Oncological surgery is founded on experience-related and research-proven basic principles for operating on cancerous tumours. They include:
- the no touch isolation technique, which refers to the surgical removal of tumours with a minimum of manipulation in order to prevent the shedding of cells during the operative procedure, which can cause distant metastases.
- the technique of lymphatic dissection, which refers to the removal of lymph vessels draining the tumour area and lymph node metastases.
- tumour extraction without contamination, in other words, without setting off regional metastases of the removed tumour into other organs or tissues.
- additional treatment of the tumour bed for thorough prevention of later regional recurrences. For this purpose, we use regional chemotherapy adapted to the specific situation, in the form of an arterial infusion or the isolated perfusion of an organ or a segment of the body.
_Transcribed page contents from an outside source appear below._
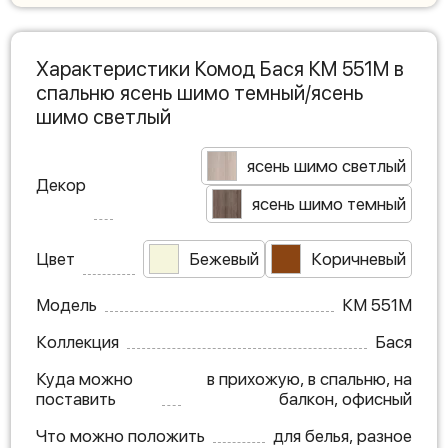
Характеристики Комод Бася КМ 551М в
спальню ясень шимо темный/ясень
шимо светлый
ясень шимо светлый
Декор
ясень шимо темный
Цвет
Бежевый
Коричневый
Модель
КМ 551М
Коллекция
Бася
Куда можно
в прихожую, в спальню, на
поставить
балкон, офисный
Что можно положить
для белья, разное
- Low-complication surgery has a direct impact upon quality of life, especially if the operative time/duration for major procedures can be kept to a minimum, if blood loss is avoided and the occurrence of postoperative complications eliminated or minimized.
- Reconstruction following extensive procedures for tumour removal, and avoiding mutilating operations whenever possible are likewise important elements in maintaining quality of life.
- Setting indications for surgery: especially for advanced stages of tumours, this is of critical importance. Surgical treatment will be performed in a manner that is adapted to the stage of the tumour, administered at the proper time, and, its extent determined in accordance with the patient’s resilience.